As proposed Monday, both Hodel and California legislators would submit the draft agreement to interested parties in coastal cities, labor, industry and the environmental community. If the draft wins broad support, it would later be written into law.

Sources close to the monthlong negotiations that produced the proposal were optimistic that it would win public backing. “The process does not end tomorrow (with the California congressional delegation’s approval),” one said Monday. “But if things go well, it’s pretty close to ending.”

The proposal was drafted in meetings among Hodel and Sens. Pete Wilson (R-Calif.) and Alan Cranston (D-Calif.), and Reps. Leon E. Panetta (D-Carmel Valley), Bill Lowery (R-San Diego) and Mel Levine (D-Santa Monica). Both sides retain the right to back out of the compromise if it fails to win support outside Congress.

The agreement would give both sides important victories: for the legislators, broad protection of the state’s sensitive coastline; for Hodel, a long-pledged end to the ban on oil exploration.

•••

In the coastal oil agreement article, what happens to the draft agreement if it wins broad support?

•••

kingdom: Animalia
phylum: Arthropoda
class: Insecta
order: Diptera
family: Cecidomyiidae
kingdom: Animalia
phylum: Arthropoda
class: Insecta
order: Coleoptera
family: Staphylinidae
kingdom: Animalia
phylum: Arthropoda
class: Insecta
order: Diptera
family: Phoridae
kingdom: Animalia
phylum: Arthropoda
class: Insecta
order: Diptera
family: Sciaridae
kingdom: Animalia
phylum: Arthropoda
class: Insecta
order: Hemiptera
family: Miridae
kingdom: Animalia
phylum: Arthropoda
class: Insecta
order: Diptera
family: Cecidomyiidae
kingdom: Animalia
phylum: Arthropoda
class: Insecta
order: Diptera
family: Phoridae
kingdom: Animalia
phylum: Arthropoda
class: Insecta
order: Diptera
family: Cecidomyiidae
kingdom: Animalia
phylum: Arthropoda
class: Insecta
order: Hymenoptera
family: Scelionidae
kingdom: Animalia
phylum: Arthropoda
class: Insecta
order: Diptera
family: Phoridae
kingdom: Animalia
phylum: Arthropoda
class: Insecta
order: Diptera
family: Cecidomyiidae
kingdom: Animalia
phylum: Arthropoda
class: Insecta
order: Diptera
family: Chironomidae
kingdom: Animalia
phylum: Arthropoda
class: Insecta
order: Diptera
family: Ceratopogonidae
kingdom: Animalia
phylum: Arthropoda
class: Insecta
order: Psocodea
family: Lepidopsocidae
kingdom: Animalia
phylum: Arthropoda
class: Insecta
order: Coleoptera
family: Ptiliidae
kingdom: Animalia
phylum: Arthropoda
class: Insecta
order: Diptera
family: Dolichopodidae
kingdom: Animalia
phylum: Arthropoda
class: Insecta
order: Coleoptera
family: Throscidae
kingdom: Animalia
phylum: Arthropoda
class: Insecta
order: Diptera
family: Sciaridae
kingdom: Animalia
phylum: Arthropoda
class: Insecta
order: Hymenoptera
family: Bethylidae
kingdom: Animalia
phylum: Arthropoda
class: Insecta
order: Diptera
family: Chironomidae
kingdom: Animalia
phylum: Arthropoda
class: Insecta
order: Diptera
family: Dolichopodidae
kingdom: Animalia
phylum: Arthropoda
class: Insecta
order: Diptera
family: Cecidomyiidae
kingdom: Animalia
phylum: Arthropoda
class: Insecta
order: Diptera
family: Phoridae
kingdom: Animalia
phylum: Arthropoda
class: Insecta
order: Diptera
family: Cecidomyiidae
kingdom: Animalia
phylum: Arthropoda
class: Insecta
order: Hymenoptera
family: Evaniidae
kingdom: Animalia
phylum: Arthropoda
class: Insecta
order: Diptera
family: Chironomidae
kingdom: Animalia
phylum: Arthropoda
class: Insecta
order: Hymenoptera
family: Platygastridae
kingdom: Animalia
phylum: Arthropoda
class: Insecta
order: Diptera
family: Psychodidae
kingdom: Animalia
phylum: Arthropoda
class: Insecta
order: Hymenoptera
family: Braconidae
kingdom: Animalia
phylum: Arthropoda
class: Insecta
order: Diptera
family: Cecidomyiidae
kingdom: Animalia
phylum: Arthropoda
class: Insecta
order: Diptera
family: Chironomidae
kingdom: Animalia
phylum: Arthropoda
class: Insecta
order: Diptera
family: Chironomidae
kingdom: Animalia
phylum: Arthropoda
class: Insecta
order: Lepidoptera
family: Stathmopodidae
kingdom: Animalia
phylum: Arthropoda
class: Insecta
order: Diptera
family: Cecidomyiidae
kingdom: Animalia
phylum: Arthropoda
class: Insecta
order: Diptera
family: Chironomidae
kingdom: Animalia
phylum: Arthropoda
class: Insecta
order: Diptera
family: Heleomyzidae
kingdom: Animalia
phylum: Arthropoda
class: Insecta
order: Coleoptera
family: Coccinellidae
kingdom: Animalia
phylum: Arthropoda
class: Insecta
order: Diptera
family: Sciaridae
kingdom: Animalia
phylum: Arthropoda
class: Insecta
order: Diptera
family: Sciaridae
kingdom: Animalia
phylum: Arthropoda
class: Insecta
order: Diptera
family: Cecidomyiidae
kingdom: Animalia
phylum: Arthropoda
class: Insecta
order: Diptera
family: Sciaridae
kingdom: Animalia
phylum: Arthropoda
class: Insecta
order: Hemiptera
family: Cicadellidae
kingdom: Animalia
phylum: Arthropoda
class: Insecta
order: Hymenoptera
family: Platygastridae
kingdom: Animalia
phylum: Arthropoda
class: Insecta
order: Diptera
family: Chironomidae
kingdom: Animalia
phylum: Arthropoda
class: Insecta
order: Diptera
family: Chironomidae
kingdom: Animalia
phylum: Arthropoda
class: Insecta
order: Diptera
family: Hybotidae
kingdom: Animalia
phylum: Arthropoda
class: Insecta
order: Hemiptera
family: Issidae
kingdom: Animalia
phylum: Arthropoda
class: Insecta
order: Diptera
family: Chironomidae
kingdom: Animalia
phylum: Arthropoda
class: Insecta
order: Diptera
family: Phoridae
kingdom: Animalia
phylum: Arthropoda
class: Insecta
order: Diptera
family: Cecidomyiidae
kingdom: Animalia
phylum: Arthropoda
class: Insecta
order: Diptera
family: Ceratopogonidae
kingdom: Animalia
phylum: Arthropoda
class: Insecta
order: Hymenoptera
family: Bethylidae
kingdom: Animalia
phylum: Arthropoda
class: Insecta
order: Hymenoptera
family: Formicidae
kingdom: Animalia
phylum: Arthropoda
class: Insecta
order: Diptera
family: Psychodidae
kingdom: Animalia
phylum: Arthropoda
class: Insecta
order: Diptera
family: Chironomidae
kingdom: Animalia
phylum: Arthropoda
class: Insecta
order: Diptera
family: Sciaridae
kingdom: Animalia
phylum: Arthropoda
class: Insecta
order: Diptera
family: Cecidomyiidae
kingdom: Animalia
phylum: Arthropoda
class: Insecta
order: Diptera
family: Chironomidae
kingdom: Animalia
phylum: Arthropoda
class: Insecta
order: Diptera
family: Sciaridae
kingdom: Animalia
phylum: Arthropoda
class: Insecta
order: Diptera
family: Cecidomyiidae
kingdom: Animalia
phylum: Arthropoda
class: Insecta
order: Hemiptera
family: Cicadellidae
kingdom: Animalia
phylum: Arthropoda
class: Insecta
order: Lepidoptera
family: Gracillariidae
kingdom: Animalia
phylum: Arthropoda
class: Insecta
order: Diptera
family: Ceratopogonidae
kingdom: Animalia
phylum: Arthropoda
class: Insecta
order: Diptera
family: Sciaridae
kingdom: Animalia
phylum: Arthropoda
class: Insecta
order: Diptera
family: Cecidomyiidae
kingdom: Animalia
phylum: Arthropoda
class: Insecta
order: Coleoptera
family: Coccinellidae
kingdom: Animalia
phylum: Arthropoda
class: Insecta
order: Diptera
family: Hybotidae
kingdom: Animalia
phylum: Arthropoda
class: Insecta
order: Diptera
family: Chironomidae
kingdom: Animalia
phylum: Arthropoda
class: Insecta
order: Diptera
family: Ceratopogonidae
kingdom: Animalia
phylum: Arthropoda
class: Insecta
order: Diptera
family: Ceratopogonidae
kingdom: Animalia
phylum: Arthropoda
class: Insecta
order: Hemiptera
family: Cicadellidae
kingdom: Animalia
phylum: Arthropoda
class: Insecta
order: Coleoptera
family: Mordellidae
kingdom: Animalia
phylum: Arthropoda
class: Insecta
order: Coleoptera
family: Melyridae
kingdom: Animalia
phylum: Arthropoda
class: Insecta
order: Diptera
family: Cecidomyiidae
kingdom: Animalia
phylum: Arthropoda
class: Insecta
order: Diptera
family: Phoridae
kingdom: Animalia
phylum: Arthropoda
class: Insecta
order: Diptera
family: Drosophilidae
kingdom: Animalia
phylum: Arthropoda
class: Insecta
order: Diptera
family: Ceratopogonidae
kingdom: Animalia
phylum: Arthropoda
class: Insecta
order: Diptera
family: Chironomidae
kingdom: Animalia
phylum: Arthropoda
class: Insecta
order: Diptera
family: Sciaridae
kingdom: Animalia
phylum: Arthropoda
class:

•••

**THE RESULT:**
It would later be written into law.